Do Language Models Share Unsafe Directions in Activation Space?
Research sketch / blog note — testing whether a single safety axis emerges across models after aligning their activations into a shared space.
Executive Summary
The work asks whether safety-related representations line up across models. Safety vectors are extracted per model, aligned into a reference activation space, and combined to reveal a dominant “universal” safety direction.
After alignment, the universal vector closely matches native safety vectors (cosine similarity ≈0.72 on average) and separates safe vs. unsafe activations with AUROC comparable to or better than model-specific directions, especially for smaller models.

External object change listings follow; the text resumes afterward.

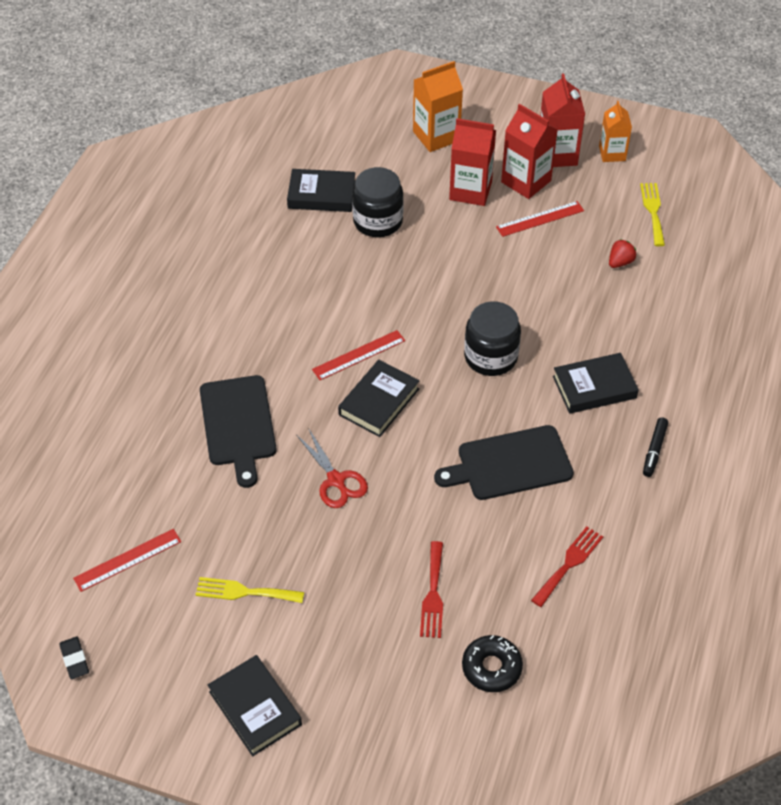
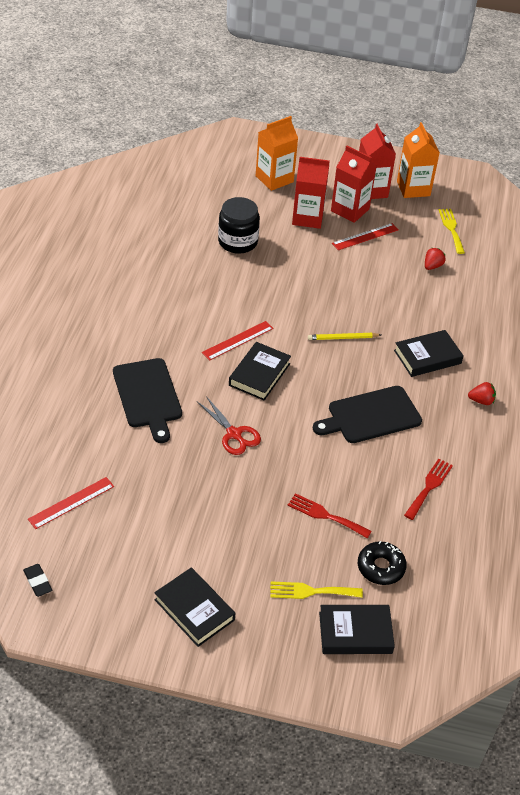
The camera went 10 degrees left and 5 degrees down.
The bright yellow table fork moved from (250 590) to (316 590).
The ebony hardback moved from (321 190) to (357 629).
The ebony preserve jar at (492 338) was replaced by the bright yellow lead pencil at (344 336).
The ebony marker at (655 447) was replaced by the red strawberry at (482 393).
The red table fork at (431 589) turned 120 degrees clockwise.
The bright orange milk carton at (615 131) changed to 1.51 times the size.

The approach can score relative safety across models and shows a coherent generation-time signal, but it does not yield a universal decision threshold and can break when alignment regimes differ.
High-Level Takeaways
- Safety directions are extracted from Pythia 160M/410M/1B and larger aligned models (LLaMA 2 13B, LLaMA 3 8B, Mistral 7B, Qwen2.5-7B) using 300 safe and 300 unsafe prompts.
- An alignment matrix, learned on benign Alpaca instructions, maps activations into a shared reference space, enabling cross-model comparison.
- Aligned safety vectors cluster: cosine similarity with the universal vector averages around 0.72, indicating a shared axis.
- The universal vector matches or beats native vectors on AUROC, notably improving weaker directions in smaller models.
- No global safety threshold emerged; projection scores require per-model calibration.
- During decoding, unsafe generations show rising projection scores while safe ones stay lower and steadier.
- The shared axis could support routing across models by picking the response with the safest projection.
- Potential for standardized interventions exists, but it remains untested beyond preliminary sketches.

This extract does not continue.